There are over 1,500 file formats in circulation today. Among the great number, only a few are used extensively by computer users all around the world. It’s not strange to have a couple of formats that are so rarely used they’re practically on the brink of being obsolete. In fact, some of them already are.
When was the last time you ever heard someone use the Wordstar format? Wordstar was a very popular format in the ‘80s but it’s now as extinct as the dodo bird. If your company has old files saved as that format, you may find it hard to find a way to read them. Your IT department may say that Wordstar has fallen into digital obsolescence.
What is digital obsolescence?
Digital obsolescence what we call a situation when digital resources are no longer accessible because the format is long forgotten. Digital obsolescence can happen because of hardware and software reasons. Obsolescence in hardware happens because machines break sooner or later. You could have a stack of VHS containing precious memories, but with no VHS player around, they’re pretty much useless.

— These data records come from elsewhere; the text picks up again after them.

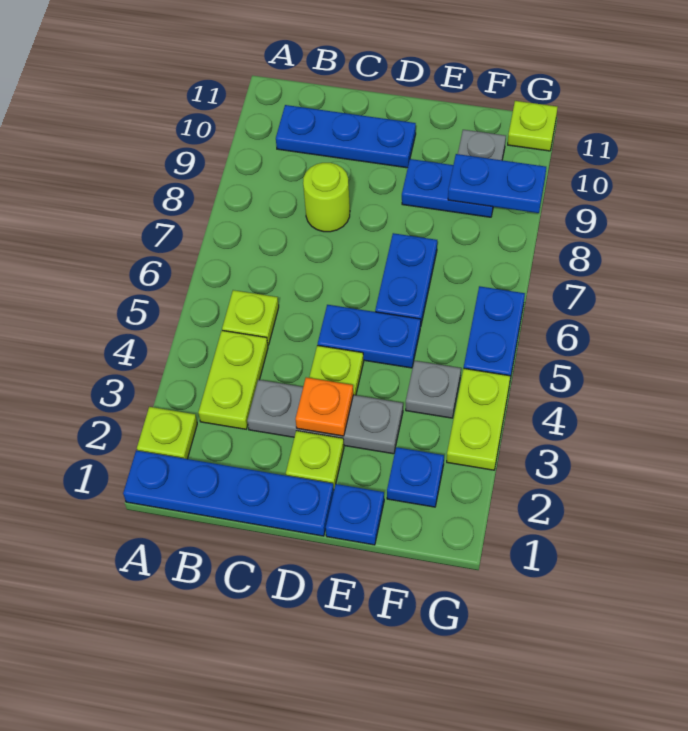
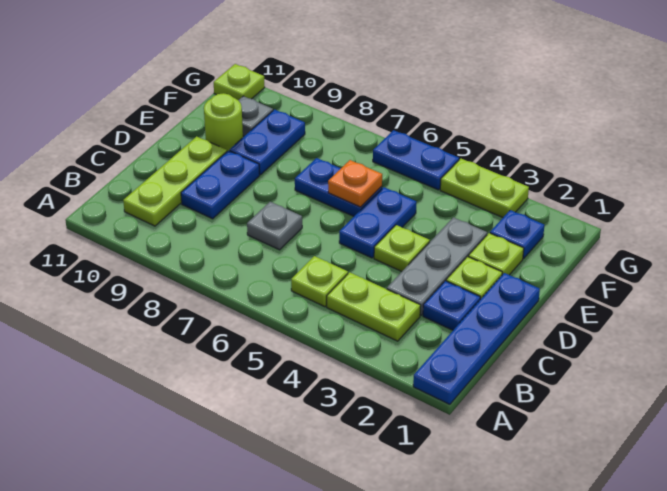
lime plate A2 level 1 -> lime plate E2 level 1
blue plate B10:D10 level 1 -> lime plate B10:D10 level 1
lime round brick C8 level 1 -> lime round brick E10 level 1
orange plate D3 level 2 -> orange plate E6 level 2
blue plate E1 level 1 -> blue plate C2 level 1
grey plate F4 level 1 -> grey plate C7 level 1
blue plate F9:G9 level 2 -> blue plate C9:D9 level 1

How do you protect your files from digital obsolescence?
When you want to keep your file collections accessible for decades to come, stay away from proprietary file formats. As an example, if you have an archive of images, use the TIFF format. TIFF is a widely used image format in the photography industry and supported by numerous applications. The specification is also open for all to see. You can even make your own software to read and save TIFF files should you need it.
Another save option for images is SVG. Since it’s an XML format, you can easily convert it to many XML-based formats. The cool.
For documents, one of the obvious answers is PDF. Adobe made sure the format remains as open as possible to cement PDF’s status as one of the most widely used document formats. You can easily convert any document you have to PDF for archiving purposes.
Want to keep your documents even safer against obsolescence? Print then store them all in multiple safe places.
How do I know a file type won’t be obsolete soon?
For starters, check if the format is open. Once again, PDF makes an excellent example. Had Adobe kept the format proprietary, PDF would have followed the formats used by AppleWorks.
Next, you can check the user base. Formats supported by Microsoft Office have hundreds of millions of user base across the world. Even now, you can still save files as 2003 DOC format. Will the format change in the next 20 years or so? Most likely so, but even then the number of user base will make Microsoft reluctant to abandon the format.
Another thing is to check for converters. When there are many apps available to convert files to and from the format of your choice, there will be less chance of your stuck with a bunch of unreadable files. Let’s take another document format, RTF, as an example. RTF Converters are easily available. If your company has chosen RTF to archive all its documents, you’re pretty much covered.